# PAGE TEXT
::::

Oprah packs the house for Obama, but can she deliver the votes?

by Margaret Talev

McClatchy Newspapers (MCT)

9 December 2007

Democratic presidential hopeful Sen. Barack Obama (D-Ill.) gives a speech while campaigning with Oprah Winfrey at Hy-Vee Hall on Saturday, December 8, 2007, in Des Moines, Iowa. (José M. Osorio/Chicago Tribune/MCT) 

DES MOINES, Iowa—Television star Oprah Winfrey, an influential voice in American popular culture and one of the most successful blacks in the world, urged Iowans on Saturday to use their first-voting status to give Barack Obama the momentum to overtake Hillary Clinton for the Democratic presidential nomination.

“I’m here to tell you, Iowa, he is the one,” the billionaire, philanthropist and top-rated talk-show host told a crowd estimated at more than 15,000 who navigated snow-crusted roads to see her stump for the Illinois senator at Hy-Vee Hall in Iowa’s capital city.

Without naming Clinton, Winfrey argued that Obama’s community activist background is more valuable than the former first lady’s more extensive Washington experience and that he could better unite the nation. Obama, she said, has a “new vision” for the country.

Since the 1980s, Winfrey’s endorsements have sold millions of books, created the likes of Dr. Phil, integrated black culture into swaths of white America and brought instant credibility to various causes and charities. Her appearances for Obama, the first presidential candidate she’s campaigned for, will test whether the “Oprah effect” extends to American politics.

“I understand the difference between the book club . . . and this critical moment in our nation’s history,” she said. “I am not here to tell you what to think. I am here to ask you to think seriously - about a man who knows who we are and who we can be.”

Obama looked star-struck as he told the crowd how much he loved and appreciated her.

“You want Oprah as vice president?” he asked, and the crowd cheered. “That would be a demotion, you understand that.” He then delivered a standard stump speech, talking about his desire to end the Iraq war, expand health care and college affordability and shared his biography.

::::

# Recorded data
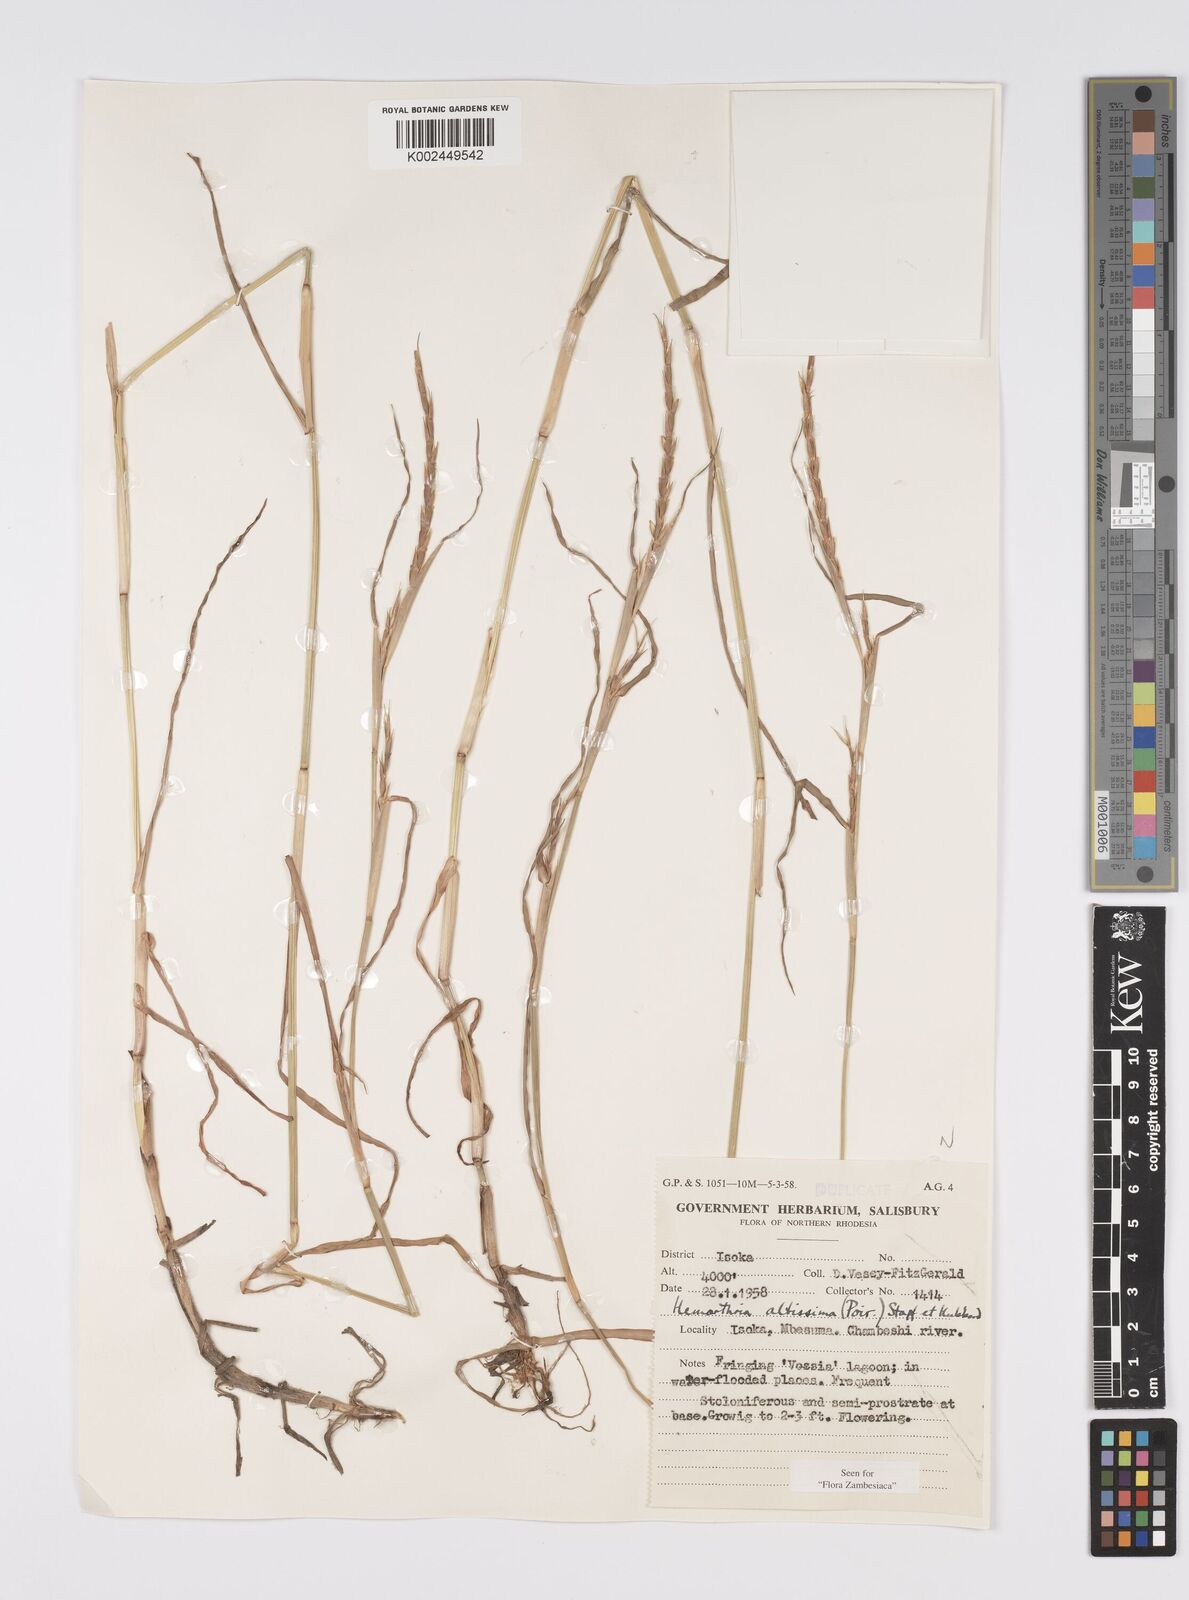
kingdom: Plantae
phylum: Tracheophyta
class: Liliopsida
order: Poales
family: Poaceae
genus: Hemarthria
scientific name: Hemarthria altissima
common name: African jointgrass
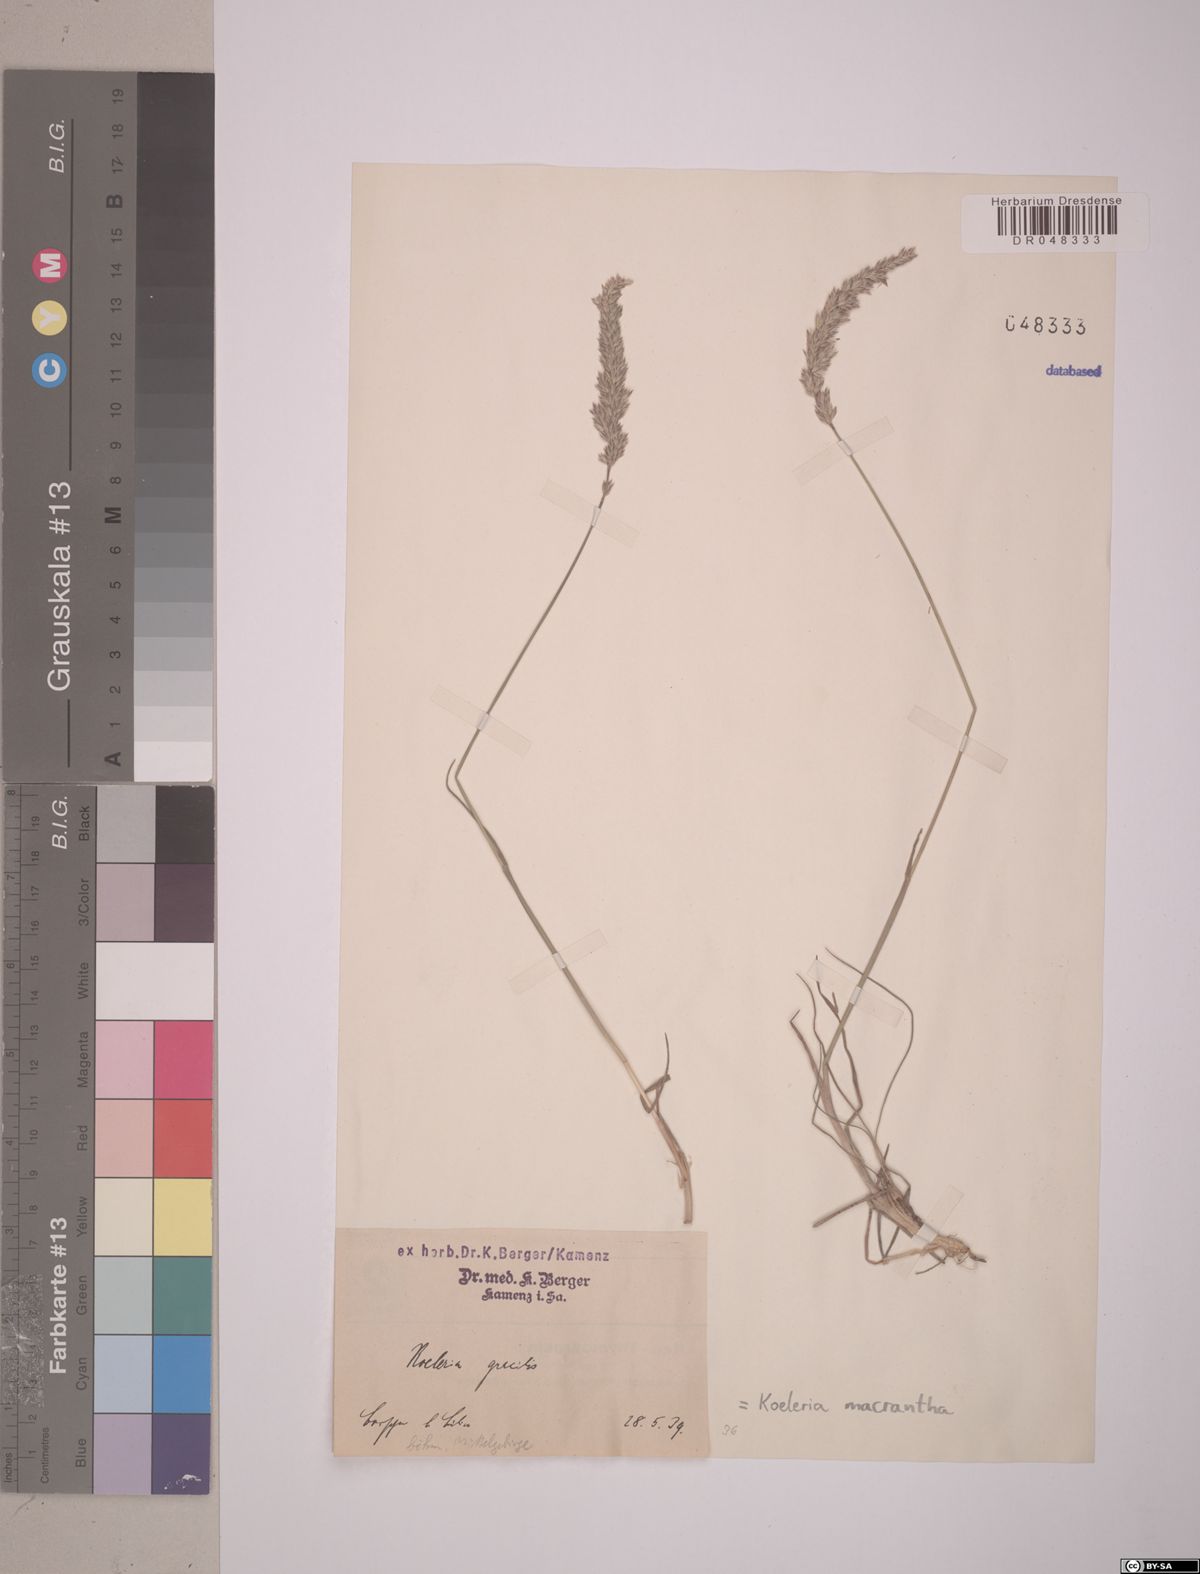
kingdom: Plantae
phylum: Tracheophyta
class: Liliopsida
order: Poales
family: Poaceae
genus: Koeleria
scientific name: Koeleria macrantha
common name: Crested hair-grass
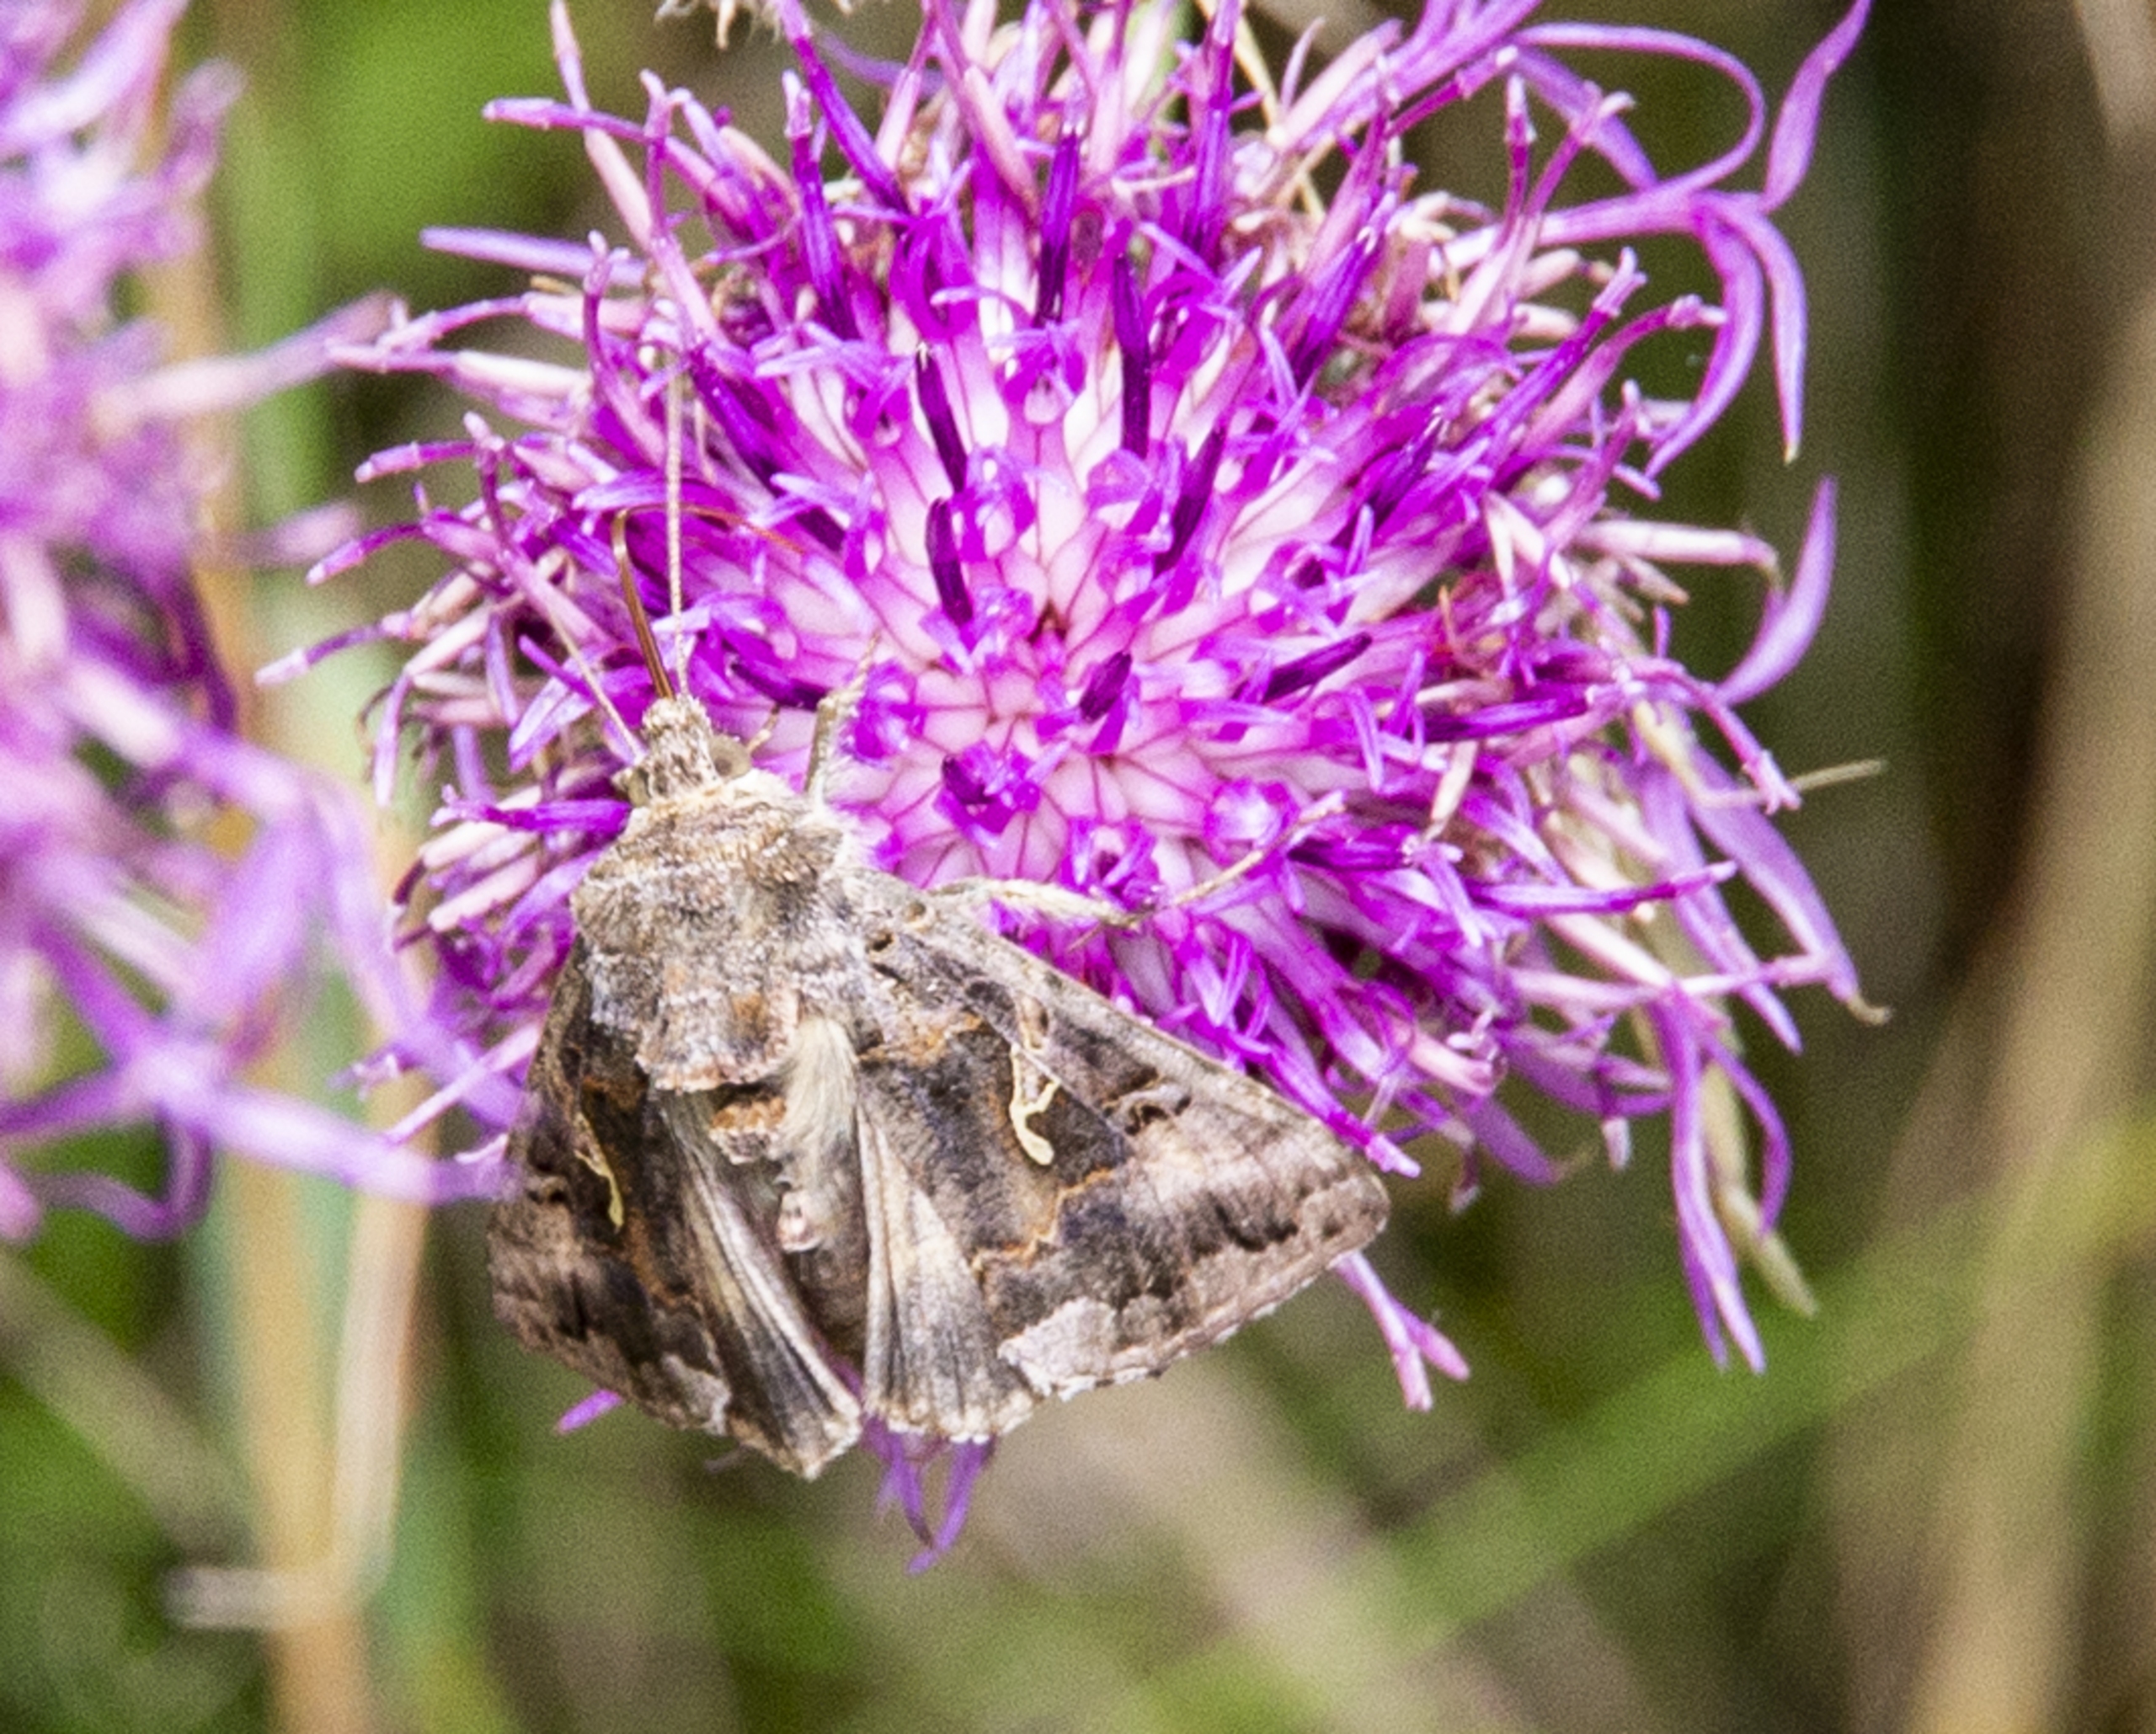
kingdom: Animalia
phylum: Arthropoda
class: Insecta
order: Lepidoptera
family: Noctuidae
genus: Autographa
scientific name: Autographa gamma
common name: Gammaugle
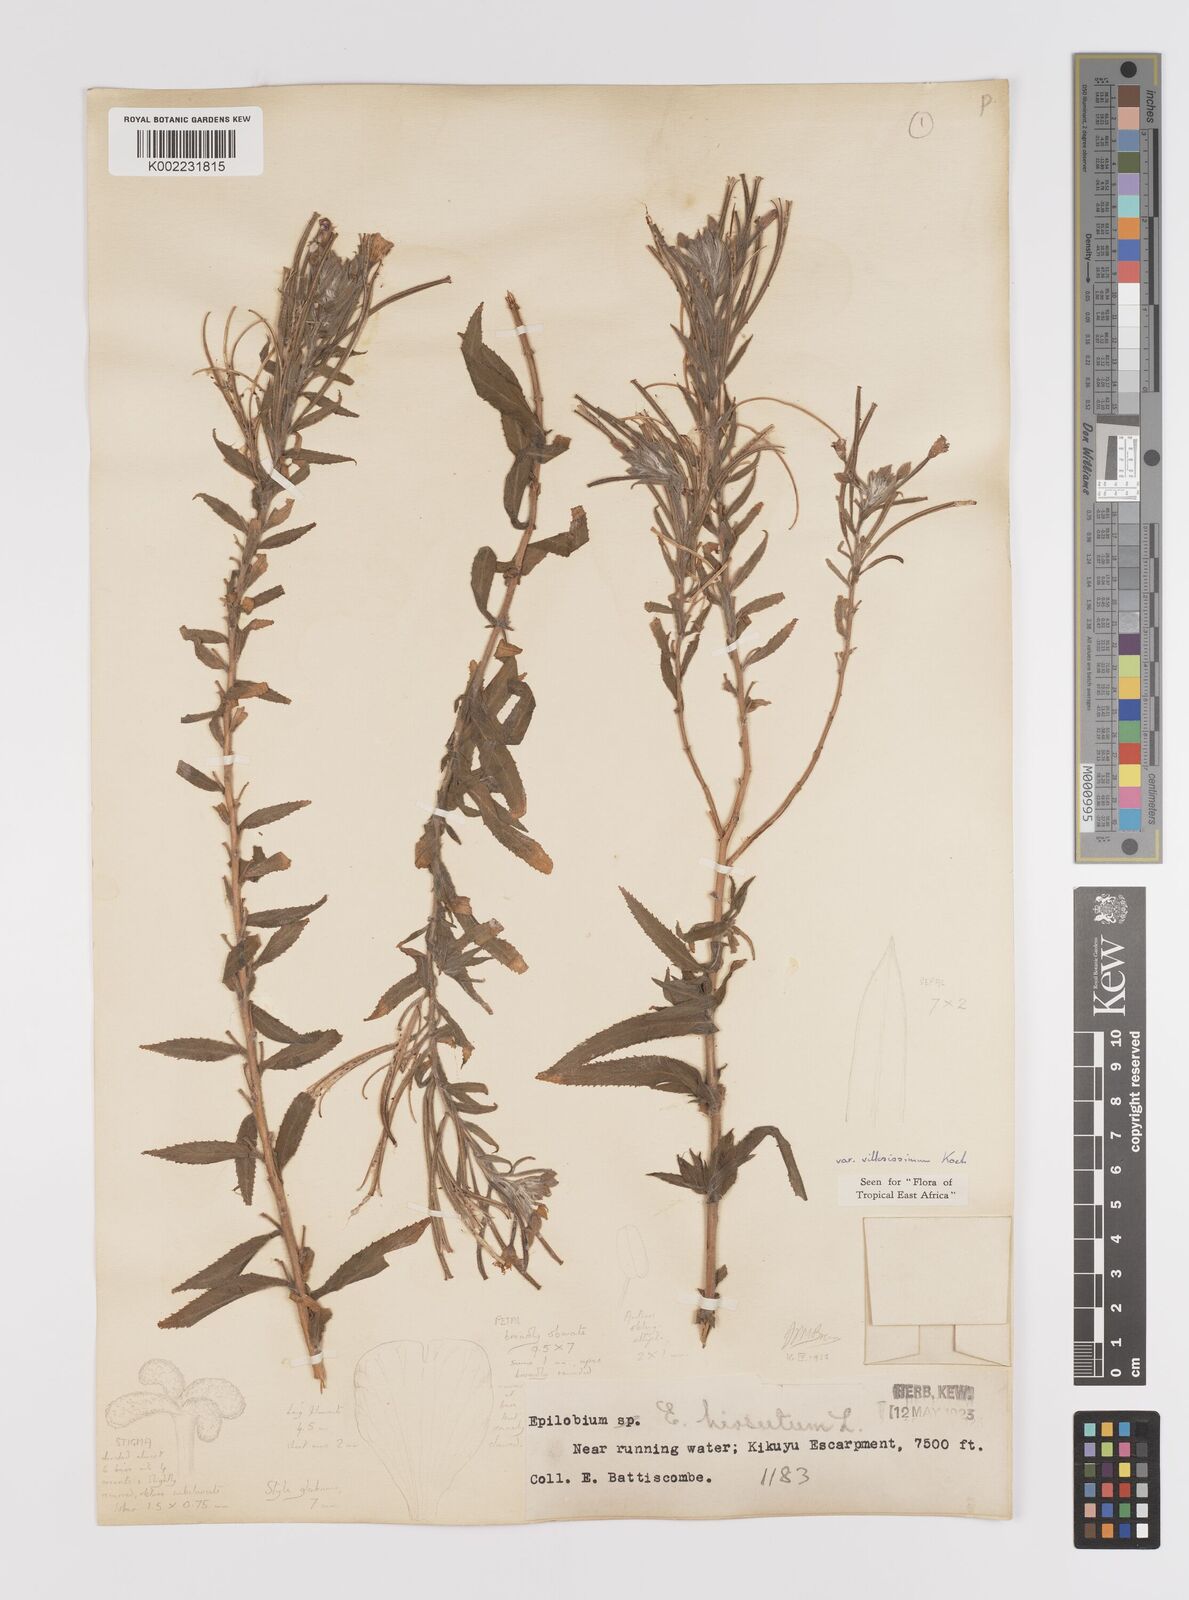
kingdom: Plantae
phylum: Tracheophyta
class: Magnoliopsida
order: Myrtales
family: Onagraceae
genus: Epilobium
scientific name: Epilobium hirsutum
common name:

::::

# DIRECTIONS
Transcribe the article on Oprah Winfrey campaigning for Barack Obama in Iowa in full, word for word. The records were taken from a separate source.

# CORRECT ANSWER
Oprah packs the house for Obama, but can she deliver the votes?

by Margaret Talev

McClatchy Newspapers (MCT)

9 December 2007

Democratic presidential hopeful Sen. Barack Obama (D-Ill.) gives a speech while campaigning with Oprah Winfrey at Hy-Vee Hall on Saturday, December 8, 2007, in Des Moines, Iowa. (José M. Osorio/Chicago Tribune/MCT) 

DES MOINES, Iowa—Television star Oprah Winfrey, an influential voice in American popular culture and one of the most successful blacks in the world, urged Iowans on Saturday to use their first-voting status to give Barack Obama the momentum to overtake Hillary Clinton for the Democratic presidential nomination.

“I’m here to tell you, Iowa, he is the one,” the billionaire, philanthropist and top-rated talk-show host told a crowd estimated at more than 15,000 who navigated snow-crusted roads to see her stump for the Illinois senator at Hy-Vee Hall in Iowa’s capital city.

Without naming Clinton, Winfrey argued that Obama’s community activist background is more valuable than the former first lady’s more extensive Washington experience and that he could better unite the nation. Obama, she said, has a “new vision” for the country.

Since the 1980s, Winfrey’s endorsements have sold millions of books, created the likes of Dr. Phil, integrated black culture into swaths of white America and brought instant credibility to various causes and charities. Her appearances for Obama, the first presidential candidate she’s campaigned for, will test whether the “Oprah effect” extends to American politics.

“I understand the difference between the book club . . . and this critical moment in our nation’s history,” she said. “I am not here to tell you what to think. I am here to ask you to think seriously - about a man who knows who we are and who we can be.”

Obama looked star-struck as he told the crowd how much he loved and appreciated her.

“You want Oprah as vice president?” he asked, and the crowd cheered. “That would be a demotion, you understand that.” He then delivered a standard stump speech, talking about his desire to end the Iraq war, expand health care and college affordability and shared his biography.